24.02.2026

Französische Winzer zeigen sich besorgt über neue Beschränkungen für kupferhaltige Produkte, die seit langem sowohl im ökologischen als auch im konventionellen Weinbau unverzichtbar sind. Das Thema ist in den Vordergrund gerückt, nachdem 17 kupferhaltige Produkte im Juli keine neue Marktzulassung erhalten haben. Nach Angaben der französischen Agentur für Lebensmittel, Umwelt und Arbeitsschutz (Anses) hatten die Hersteller keine ausreichenden Daten über die Auswirkungen dieser Produkte vorgelegt. Die Entscheidung wird 2027 in Kraft treten.
Nur zwei Produkte auf Kupferbasis wurden wieder zugelassen, allerdings mit strengeren Anwendungsbedingungen. Zehn weitere sind weiterhin erhältlich, während sieben auf eine Entscheidung der italienischen Gesundheitsbehörde warten, bevor Anses seine endgültige Entscheidung trifft. Vertreter des Weinsektors äußern sich besorgt über den Verlust des Zugangs zu einer breiten Palette von Kupferprodukten und kritisieren die neuen Einschränkungen, insbesondere die Begrenzung der Anwendungshäufigkeit auf einmal alle sieben Tage.
Kupfer ist ein Schlüsselelement bei der Bekämpfung des Falschen Mehltaus, einer hartnäckigen Pilzkrankheit in Weinbergen, die in feuchten Jahren besonders stark auftritt. Pierre-Henri Cosyns, ein Winzer vom Nationalen Verband für ökologische Landwirtschaft (FNAB), erklärte gegenüber Reportern, dass Kupfer seit 150 Jahren zum Kernstück des französischen Weinbaus gehört. Er wies darauf hin, dass der Sektor seinen Kupferverbrauch in den letzten zwei Jahrzehnten bereits halbiert hat.
Bernard Farges, Vertreter des Nationalen Komitees der Weinbauverbände (CNIV), wies darauf hin, dass der Klimawandel mehr Feuchtigkeit mit sich bringe, was den Bedarf an Kupferbehandlungen erhöhe. Er bezeichnete die neuen Beschränkungen als "unverständliche Strafe", zumal die Winzer angesichts der wirtschaftlichen Herausforderungen bereits an der Reduzierung des Chemikalieneinsatzes arbeiten.

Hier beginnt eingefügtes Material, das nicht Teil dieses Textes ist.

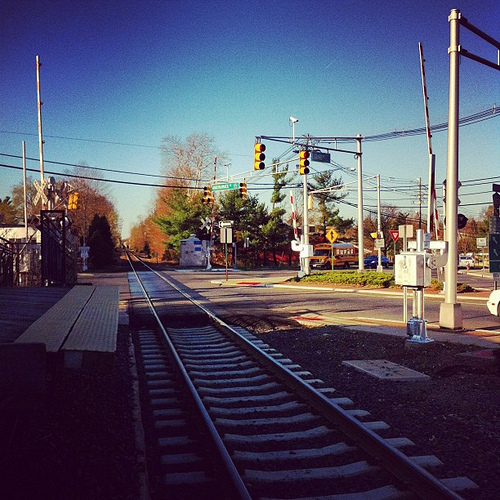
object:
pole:
[437, 3, 460, 332]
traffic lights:
[254, 142, 309, 175]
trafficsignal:
[253, 135, 267, 170]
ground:
[363, 143, 470, 233]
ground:
[405, 192, 420, 247]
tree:
[256, 170, 300, 264]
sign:
[325, 229, 338, 245]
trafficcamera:
[289, 117, 299, 138]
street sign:
[489, 235, 500, 272]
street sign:
[487, 184, 500, 235]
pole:
[494, 275, 499, 292]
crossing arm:
[289, 188, 306, 241]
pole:
[35, 51, 45, 183]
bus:
[311, 239, 357, 267]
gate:
[411, 40, 441, 252]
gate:
[32, 54, 46, 239]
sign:
[210, 182, 240, 191]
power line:
[3, 146, 490, 232]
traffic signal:
[298, 149, 310, 176]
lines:
[9, 93, 482, 240]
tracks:
[135, 280, 325, 465]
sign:
[32, 178, 51, 206]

Cosyns warnte davor, dass einige Biowinzer ihre Praktiken aufgeben könnten, wenn die Kupferoptionen zu begrenzt werden. Derzeit machen ökologische Weinberge 20 % der gesamten französischen Weinbaufläche aus. FNAB, France Vin Bio und der nationale Verband der AOC-Weinerzeuger (CNAOC) fordern die Behörden zum Eingreifen auf und planen, sich den von den Produktherstellern angestrengten Klagen anzuschließen.

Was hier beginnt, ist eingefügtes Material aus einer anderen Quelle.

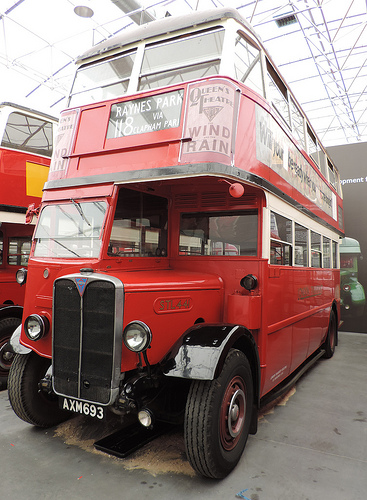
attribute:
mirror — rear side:
[224, 177, 247, 204]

Anses behauptet, dass Kupfer ein Spurenelement ist, dessen Toxizität ab einer bestimmten Menge nachgewiesen ist. Charlotte Grastilleur, stellvertretende Generaldirektorin der Anses, erklärte, dass es toxikologische Referenzwerte gebe und dass ihr Ziel darin bestehe, zu bewerten, ob diese Grenzwerte durch Einatmen, Hautkontakt oder Verschlucken durch die Verbraucher erreicht würden. Sie sagte, dass die Hersteller nicht alle erforderlichen Informationen über die Einhaltung der Vorschriften, die Rückstandsgrenzwerte und die Exposition der Arbeitnehmer zur Verfügung gestellt hätten, aber immer noch zusätzliche Unterlagen zur Überprüfung einreichen könnten.
Die Debatte verdeutlicht die anhaltenden Spannungen zwischen Umweltschutzvorschriften und landwirtschaftlichen Praktiken in der französischen Weinindustrie. Bei den anstehenden Regulierungsentscheidungen stehen sowohl die Erzeuger als auch die Behörden unter dem Druck, die Belange der öffentlichen Gesundheit mit den Realitäten der Weinbergsbewirtschaftung in Einklang zu bringen.